1. MATH 1314
Geogebra Commands

2. Moving and Rescaling
Click the cross-hairs icon. Using the mouse, click and drag to view other areas of the screen. Move over the x- or y-axis in order to rescale in the horizontal or vertical directions.

3. View or Options Menus
In the downloaded version of the software, these menu options will appear at the top of the screen. In the online version of the software will have an icon with three horizontal bars on the upper right of the screen. Clicking this will give all the menu options.

4. Basic Commands
Power: ^ (shift6) Multiplication: * (shift8) Division: / Square Root: sqrt() Cube Root: cbrt() Other Roots: Use fractional exponents

5. Inputting Functions:
In the Input Box: f(x) = ……. g(x) = ……. Make sure you are using parenthesis when needed!! Evaluating a function at an x-value: f(x-value) g(x-value)

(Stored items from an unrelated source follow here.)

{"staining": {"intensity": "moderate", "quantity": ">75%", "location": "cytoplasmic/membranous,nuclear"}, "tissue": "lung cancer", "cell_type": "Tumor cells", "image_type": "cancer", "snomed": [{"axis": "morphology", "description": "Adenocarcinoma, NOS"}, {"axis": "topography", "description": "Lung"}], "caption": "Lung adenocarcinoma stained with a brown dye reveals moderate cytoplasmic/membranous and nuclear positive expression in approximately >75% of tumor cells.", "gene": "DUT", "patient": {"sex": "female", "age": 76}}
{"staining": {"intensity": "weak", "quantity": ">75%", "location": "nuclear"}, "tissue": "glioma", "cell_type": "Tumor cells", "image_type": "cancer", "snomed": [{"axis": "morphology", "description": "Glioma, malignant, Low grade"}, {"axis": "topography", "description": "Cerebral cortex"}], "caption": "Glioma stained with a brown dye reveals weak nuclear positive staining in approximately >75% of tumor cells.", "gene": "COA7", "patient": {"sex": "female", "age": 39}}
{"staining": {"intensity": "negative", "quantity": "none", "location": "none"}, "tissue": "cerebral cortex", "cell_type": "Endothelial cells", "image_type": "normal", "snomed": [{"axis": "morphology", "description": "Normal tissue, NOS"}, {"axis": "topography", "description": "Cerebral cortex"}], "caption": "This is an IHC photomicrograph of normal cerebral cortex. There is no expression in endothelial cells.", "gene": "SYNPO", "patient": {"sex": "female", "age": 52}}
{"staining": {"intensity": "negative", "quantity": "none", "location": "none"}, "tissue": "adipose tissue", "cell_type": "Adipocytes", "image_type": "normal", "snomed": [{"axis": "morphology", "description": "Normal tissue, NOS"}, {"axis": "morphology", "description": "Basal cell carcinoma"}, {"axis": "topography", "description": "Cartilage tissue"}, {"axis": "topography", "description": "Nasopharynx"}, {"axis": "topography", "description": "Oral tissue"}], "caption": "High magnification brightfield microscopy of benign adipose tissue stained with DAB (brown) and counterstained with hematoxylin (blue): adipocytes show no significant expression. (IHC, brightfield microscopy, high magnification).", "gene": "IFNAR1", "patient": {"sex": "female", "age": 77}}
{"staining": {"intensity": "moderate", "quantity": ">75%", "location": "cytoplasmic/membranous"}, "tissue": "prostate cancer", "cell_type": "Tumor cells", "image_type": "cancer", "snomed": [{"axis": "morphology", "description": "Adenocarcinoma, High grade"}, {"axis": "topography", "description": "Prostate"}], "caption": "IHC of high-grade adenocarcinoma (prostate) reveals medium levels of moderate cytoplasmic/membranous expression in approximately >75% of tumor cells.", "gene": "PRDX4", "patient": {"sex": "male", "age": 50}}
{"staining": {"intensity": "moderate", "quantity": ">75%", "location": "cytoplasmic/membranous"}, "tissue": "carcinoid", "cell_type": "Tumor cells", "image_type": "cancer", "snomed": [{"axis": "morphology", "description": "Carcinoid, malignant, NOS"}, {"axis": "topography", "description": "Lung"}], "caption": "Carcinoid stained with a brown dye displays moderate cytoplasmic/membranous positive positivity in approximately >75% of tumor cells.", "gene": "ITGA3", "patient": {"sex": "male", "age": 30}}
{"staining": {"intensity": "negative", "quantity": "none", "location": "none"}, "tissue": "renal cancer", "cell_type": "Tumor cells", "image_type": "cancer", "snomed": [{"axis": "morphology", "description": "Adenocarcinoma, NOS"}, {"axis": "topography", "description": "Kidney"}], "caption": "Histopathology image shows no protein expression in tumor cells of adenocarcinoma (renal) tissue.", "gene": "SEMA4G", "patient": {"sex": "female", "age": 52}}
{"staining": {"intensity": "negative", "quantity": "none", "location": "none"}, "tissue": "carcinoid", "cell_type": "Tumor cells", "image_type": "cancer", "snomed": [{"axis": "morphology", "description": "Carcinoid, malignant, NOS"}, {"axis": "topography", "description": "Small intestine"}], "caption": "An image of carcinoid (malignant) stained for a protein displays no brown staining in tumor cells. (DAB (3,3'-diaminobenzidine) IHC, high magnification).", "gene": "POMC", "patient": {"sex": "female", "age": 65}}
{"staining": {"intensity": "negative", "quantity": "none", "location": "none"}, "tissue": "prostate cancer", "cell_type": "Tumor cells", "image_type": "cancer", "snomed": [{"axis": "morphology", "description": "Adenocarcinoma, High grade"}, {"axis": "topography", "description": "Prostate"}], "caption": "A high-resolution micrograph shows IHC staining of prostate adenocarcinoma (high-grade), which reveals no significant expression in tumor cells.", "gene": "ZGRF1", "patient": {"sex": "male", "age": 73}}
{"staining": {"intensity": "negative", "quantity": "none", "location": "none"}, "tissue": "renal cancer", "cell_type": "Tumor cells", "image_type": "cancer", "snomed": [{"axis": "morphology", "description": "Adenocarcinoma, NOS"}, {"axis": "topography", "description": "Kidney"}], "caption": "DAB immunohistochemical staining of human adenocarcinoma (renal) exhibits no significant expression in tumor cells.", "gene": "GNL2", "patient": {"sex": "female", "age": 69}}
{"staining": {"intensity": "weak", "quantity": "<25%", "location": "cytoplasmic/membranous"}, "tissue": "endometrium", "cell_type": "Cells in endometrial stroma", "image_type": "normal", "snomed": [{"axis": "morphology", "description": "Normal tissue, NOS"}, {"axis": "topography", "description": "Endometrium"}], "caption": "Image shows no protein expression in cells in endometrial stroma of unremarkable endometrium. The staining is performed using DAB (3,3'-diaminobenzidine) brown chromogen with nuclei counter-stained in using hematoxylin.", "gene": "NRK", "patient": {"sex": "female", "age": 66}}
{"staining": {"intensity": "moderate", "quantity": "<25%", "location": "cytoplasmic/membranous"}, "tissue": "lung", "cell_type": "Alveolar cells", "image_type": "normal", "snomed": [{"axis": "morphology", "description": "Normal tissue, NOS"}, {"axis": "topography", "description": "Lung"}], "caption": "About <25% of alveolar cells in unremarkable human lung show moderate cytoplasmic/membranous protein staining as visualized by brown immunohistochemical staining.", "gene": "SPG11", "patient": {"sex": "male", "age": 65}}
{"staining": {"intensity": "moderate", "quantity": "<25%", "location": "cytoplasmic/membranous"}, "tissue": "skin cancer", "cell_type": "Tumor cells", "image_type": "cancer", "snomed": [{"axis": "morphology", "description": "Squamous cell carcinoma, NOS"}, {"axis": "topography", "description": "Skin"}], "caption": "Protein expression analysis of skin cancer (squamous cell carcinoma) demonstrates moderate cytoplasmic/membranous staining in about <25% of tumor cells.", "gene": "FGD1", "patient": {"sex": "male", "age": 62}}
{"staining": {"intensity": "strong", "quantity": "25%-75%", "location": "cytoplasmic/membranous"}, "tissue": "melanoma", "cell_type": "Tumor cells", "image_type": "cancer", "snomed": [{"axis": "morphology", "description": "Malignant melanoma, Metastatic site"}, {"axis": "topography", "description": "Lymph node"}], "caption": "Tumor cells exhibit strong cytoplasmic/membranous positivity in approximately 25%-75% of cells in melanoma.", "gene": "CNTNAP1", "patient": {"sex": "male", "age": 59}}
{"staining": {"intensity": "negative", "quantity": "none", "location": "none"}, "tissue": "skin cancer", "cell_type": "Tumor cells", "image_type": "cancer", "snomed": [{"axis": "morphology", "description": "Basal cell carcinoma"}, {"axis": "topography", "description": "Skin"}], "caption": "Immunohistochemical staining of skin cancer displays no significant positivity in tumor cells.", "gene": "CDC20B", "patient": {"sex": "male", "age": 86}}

6. Roots (x-intercepts, zeros)
Polynomial Functions: root[f(x)] Other Functions: root[g(x),left x, right x]

7. Relative Minimums and Relative Maximums
These are the high points of the surrounds points or the low points of the surrounding points. Polynomial Functions: extremum[f(x)] Other Functions: extremum[g(x), left x, right x] You must visually determine if the coordinate point listed is a minimum or a maximum.

8. Points of Intersection:
Polynomial Functions: Intersect[f(x),g(x)] Other Functions: Intersect[f(x),g(x),left x, right x]

9. Curves of Best Fit
Under the View Menu: Select Spreadsheet. Input x-values in the first column, y-values in the second column Highlight all used cells Click the bottom arrow in the coordinate point button, select “List of Points”

10. Regression Curves:
Polynomial: fitpoly[list1,degree] Degree must be greater than or equal to 1: Linear: deg 1 Quadratic: deg 2 Cubic: deg 3 Quartic: deg 4 Others: Exponential: fitexp[list1] Power Function: fitpow[list1]

11. Goodness of Fit
To determine the r2 value of a regression curve will tell you how good of a fit to the data it is. r2 close to zero: poor fit to the data. r2 close to one: good fit to the data. Regardless of the r2 value, the curve must match the trend of the data to be a good predictor of long-term trends.

12. Limits:
limit(function,x-value) For limits at infinity, type the word “infinity” or “-infinity” in place of the x-value. One sided limits: LimitAbove(function,x-value) will give the limit from the right. LimitBelow(function,x-value) will give the limit from the left.

13. Derivatives
derivative(function) This will automatically define the derivative of f(x) as f’(x). You can find the numeric derivatives by inputting f’(x-value)

14. Tangent Lines:
To find the equation of a tangent line to a function at a specific x-value: tangent[x-value,function]

15. Points of Inflection
inflectionpoint(Polynomial) This will give the (x,y) coordinate of the point of inflection

16. Asymptotes
asymptote[function] This command will give all vertical, horizontal and oblique asymptotes of the function (as x = p, y = q, or y = mx + b linear equations, respectively).

17. Rectangular Sums or Riemann’s Sums
RectangleSum(Function, Starting x, Stopping x, Number of Rectangles, Rectangle Position) Rectangle Position Options: 0 : Left corner touches graph 0.5 : Midpoint touches graph 1 : Right corner touches graph This will return the area approximation between the curve and the x- axis between two x-values for a set number of rectangles.

18. UpperSum(Function, Starting x, Stopping x, Number of Rectangles) LowerSum(Function, Starting x, Stopping x, Number of Rectangles) These will return the overestimate or underestimate (regardless of rectangle position) for the area approximation using a fixed number of rectangles.

19. Integration:
To calculate an Indefinite Integral: integral(function) Note: you must attach the constant of integration (+ C) at the end of the GGB output.

20. To calculate a Definite Integral: integral(function, starting x-value, ending x-value) This will return the numeric value for the area between the curve and the x-axis. This will be a signed (x/-) value.

21. Area Between Curves:
To find the area between two graphs: IntegralBetween(top-function, bottom-function, starting x-value, ending x-value) Note: You may need to use two separate commands if the top/bottom function switch partway through the problem. Second Note: You may need to find your start/stop values by using an intersect(polynomial1, polynomial2) or intersect(function1, function2, starting x, stopping x) command.